THE community of Canford Heath will be celebrating its 50th anniversary on Saturday.

One of the largest housing estates in Europe, made up of private and housing association properties for young families and the elderly, Canford Heath has rapidly grown since the first house was built in 1963.

For many years gypsies had Lady Wimborne’s permission to live on the heath until Poole council bought some of the land in 1954 and sold it to developers with the proviso that the housing plots would have restricted prices for private sale to resolve the problem of a shortage of housing in the borough.

In November 1963 the housing and local government Minister Dame Evelyn Sharp opened the show house to mark the completion of stage one of the new estate in South Canford Heath built by Ruddock and Meighan.

“Every dwelling has central heating and fully fitted kitchens using hardwood and other luxury features on doors and cupboards,” reported the Echo.

The first stage of the development of 59 houses and 68 bungalows was built by the end of 1964. The Corporation offered an area of the second stage to the Hanover Housing Association, granting a 100 per cent mortgage to those on the waiting list wishing to buy a house.

Bournemouth Echo:

Mayor and Mayoress of Poole Cllr and Mrs George Drudge officially opening Carlton Homes showhouse in 1966

In 1970 five stages had been sold and 350 houses completed. The last stage was split between Woodrow Homes and Carlton Homes.

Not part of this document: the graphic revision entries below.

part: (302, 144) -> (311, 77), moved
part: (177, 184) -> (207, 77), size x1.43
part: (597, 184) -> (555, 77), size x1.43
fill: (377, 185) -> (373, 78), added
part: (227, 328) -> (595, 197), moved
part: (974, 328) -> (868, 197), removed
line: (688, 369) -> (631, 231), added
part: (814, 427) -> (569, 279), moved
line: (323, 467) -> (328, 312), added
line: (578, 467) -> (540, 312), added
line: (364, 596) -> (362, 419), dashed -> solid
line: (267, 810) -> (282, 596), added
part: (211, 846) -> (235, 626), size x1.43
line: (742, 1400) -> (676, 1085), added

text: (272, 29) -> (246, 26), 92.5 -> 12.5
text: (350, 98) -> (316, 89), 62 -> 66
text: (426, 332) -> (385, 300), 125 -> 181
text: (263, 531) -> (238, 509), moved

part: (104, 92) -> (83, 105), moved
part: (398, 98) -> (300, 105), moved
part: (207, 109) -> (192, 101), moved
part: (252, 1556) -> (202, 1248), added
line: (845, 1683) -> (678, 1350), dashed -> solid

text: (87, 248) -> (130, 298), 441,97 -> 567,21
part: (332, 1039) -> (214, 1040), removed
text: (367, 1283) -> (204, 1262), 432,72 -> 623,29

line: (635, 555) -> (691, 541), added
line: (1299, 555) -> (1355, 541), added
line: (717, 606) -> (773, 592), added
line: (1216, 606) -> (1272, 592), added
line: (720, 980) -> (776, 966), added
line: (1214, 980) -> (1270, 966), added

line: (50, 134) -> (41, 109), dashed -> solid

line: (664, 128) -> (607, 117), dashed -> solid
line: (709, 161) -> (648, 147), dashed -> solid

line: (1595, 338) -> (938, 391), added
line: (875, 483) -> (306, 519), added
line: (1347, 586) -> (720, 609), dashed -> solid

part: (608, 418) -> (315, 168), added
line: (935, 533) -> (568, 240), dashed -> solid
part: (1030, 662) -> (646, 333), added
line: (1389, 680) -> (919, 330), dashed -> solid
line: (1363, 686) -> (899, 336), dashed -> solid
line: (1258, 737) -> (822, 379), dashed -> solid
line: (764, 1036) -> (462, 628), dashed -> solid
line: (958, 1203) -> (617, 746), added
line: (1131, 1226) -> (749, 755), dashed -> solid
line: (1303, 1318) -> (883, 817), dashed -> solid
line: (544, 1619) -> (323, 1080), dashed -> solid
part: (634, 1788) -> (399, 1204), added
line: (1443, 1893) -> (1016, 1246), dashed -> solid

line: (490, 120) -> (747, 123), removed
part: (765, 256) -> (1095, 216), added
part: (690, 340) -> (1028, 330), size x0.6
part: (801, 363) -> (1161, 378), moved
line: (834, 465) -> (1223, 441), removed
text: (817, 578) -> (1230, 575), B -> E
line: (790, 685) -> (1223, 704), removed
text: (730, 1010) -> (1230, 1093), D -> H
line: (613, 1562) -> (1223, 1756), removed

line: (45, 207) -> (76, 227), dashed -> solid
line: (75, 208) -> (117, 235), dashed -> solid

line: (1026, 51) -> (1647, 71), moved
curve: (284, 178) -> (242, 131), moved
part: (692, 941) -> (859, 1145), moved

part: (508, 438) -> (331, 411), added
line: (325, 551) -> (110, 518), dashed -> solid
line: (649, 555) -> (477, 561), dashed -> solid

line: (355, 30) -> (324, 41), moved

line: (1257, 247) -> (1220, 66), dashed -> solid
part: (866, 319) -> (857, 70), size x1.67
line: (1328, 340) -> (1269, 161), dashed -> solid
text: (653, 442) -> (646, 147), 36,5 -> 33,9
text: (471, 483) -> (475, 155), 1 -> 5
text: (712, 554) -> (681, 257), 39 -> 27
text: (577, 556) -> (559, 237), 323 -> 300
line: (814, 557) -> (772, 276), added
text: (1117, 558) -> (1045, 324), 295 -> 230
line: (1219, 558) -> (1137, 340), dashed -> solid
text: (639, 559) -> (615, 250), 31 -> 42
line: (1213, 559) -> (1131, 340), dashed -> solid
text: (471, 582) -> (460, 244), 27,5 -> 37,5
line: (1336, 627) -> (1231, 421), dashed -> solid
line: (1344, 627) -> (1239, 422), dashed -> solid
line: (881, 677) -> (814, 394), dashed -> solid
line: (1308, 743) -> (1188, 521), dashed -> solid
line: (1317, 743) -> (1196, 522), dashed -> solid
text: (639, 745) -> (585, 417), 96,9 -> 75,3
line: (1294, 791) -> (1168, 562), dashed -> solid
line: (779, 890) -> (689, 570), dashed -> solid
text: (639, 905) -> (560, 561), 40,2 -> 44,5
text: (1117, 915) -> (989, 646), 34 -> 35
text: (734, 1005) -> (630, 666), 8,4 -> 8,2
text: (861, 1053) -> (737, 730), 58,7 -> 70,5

The roads were named after distinguished World War Two aviation figures, such as Bader, Gibson, Scarf, Mitchell and Kellaway.

Adastral Road got its name from the Royal Flying Corps London headquarters Ad Astra with the addition of L of the capital put at the end. Ad Astra is the RFC motto ‘to the stars’.

By 1971 the new estate had a Waitrose supermarket and 12 other shops, a church with the Rev Christopher Mellor as minster, a pub run by licensee John Williams, medical and dental facilities, and William Ballard was headmaster of the new Canford heath Middle School.

The Fighter Pilot pub situated not far from the church was opened in 1970 by the Battle of Britain fighter pilot Group Captain Douglas Bader, VC, who was a teetotaller.

Bricks and mortar make buildings but Canford Heath owes its success to its residents. There was already a sense of community spirit in the early 1970s.

“Ordinary people want a place to call ‘home’ and make a go of life, make friends and put down roots,” commented the Echo in 1971.

“One of the success stories of the estate was the happy relationship between young folk and senior citizens”.

Bournemouth Echo:

The second phase of the housing development began in the early 1980s, although Hasler Road had begun to be built in 1976. Ryall Road area was the last of the development, not completed until the mid 1990s.

As the estate grew in the 1980s additional facilities were needed for the rapidly expanding population such as schools, medical care, more shops and new roads to accommodate the traffic.

Bournemouth Echo:

In September 1980 these mums on Canford Heath set up a scheme to help each other with babysitting

In 1983 the Duchess of Gloucester opened Ad Astra First School and six years later Ashdown Secondary School, an amalgamation of Seldown Boys and Ashley Cross Girls schools, was built opposite.

An environmentally friendly Haymoor Middle School with its own nature reserve and energy saving features was opened by TV botanist Dr David Bellamy in 1993.

Bournemouth Echo:

The 1980s saw another supermarket and doctor’s surgery, Haymoor pub and St Paul’s Church being built, as well as a sports centre and a Jehovah Witness Kingdom Hall.

In 1988 Canford Heath, one of the largest heathlands in Dorset, was given SSSI status which protected the heathland, a habitat for rare species such as the sand lizard, from any further development.

Bournemouth Echo:

Residents helped maintain the heath by ‘pine pulling’ and litter collecting.

In 2008 planning permission was given for homes to be built on a former landfilled site not in the SSSI area. It is currently being built and will be known as Cornelia Gardens.

As the estate has grown so has the community. There are numerous organisations within the community, connected to the church, schools, library and sports centre. It even has two dance schools.

Bournemouth Echo:

Jan Mizen, who has lived on the heath since 1973, has run Poole Majorettes and then Janson Modern Stage School for many years.

The main event organised by the community, Poole Well-being Collaborative and the Coffee House on Saturday there is a fair at Haymoor School which will be opened by the mayor of Poole, Cllr Ann Stribley, following on from a memory walk from St Paul’s Church around the roads of Canford Heath in aid of the Alzheimer’s Society and the opening of a special community garden.

Canford Heath Library also has an exhibition of old photographs from Poole Museums and there will be artwork from the schools displayed around the heath.